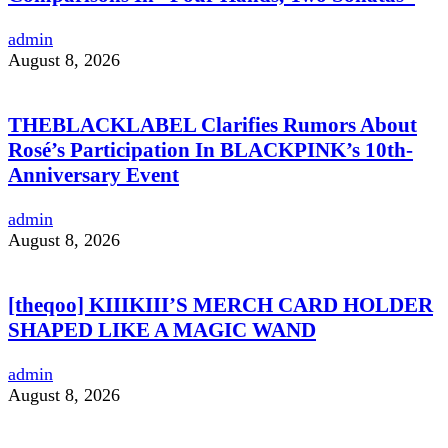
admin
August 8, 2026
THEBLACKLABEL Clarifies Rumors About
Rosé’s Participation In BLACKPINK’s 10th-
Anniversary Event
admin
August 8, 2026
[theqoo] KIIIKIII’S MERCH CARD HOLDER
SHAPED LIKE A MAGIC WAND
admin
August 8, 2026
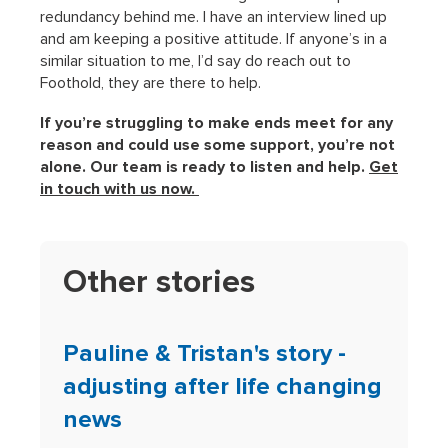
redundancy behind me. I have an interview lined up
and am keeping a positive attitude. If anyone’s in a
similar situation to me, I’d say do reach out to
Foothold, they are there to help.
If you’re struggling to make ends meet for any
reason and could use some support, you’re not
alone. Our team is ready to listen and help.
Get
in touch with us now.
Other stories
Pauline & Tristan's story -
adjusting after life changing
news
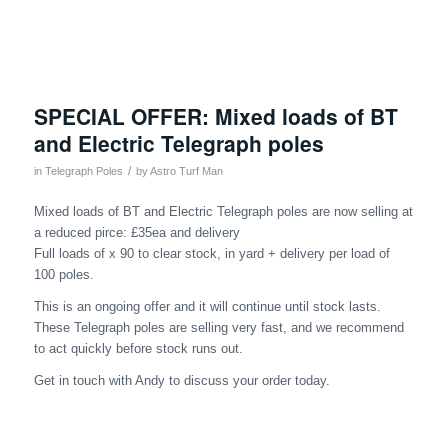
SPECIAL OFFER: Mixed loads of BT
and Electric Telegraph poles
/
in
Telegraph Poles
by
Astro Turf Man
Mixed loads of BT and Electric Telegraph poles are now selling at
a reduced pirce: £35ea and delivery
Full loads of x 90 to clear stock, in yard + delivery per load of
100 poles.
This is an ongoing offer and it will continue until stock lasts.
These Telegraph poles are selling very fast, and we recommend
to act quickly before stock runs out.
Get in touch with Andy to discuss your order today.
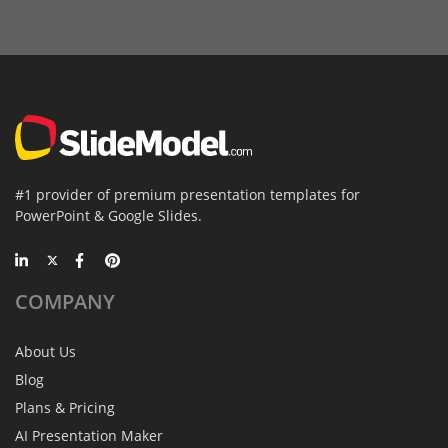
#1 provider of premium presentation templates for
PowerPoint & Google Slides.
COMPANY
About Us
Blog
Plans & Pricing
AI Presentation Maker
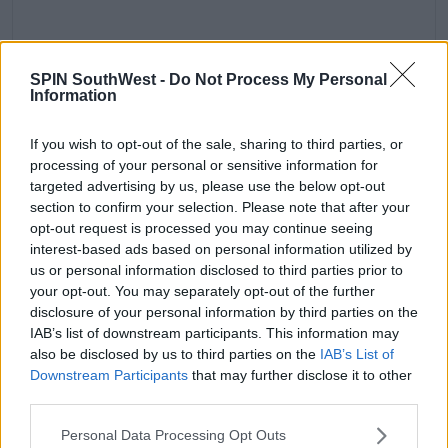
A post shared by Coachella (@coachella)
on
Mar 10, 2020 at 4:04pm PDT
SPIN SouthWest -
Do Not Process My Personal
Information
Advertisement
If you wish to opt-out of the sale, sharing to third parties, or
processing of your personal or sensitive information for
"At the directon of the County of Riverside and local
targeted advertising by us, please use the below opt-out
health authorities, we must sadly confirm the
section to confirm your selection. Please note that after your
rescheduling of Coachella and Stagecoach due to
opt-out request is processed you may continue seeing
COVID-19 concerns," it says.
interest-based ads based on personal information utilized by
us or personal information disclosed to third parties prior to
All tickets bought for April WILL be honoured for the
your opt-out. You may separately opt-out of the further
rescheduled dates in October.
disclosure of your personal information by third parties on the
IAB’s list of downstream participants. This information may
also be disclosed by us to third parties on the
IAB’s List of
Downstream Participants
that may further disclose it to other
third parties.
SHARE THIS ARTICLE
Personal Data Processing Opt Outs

◆ **WHAT NEEDS TO BE DONE**
Gather every line from the entries above where the word "Mixed" appears, and copy them.

◆ **YOUR SOLUTION**
SPECIAL OFFER: Mixed loads of BT
Mixed loads of BT and Electric Telegraph poles are now selling at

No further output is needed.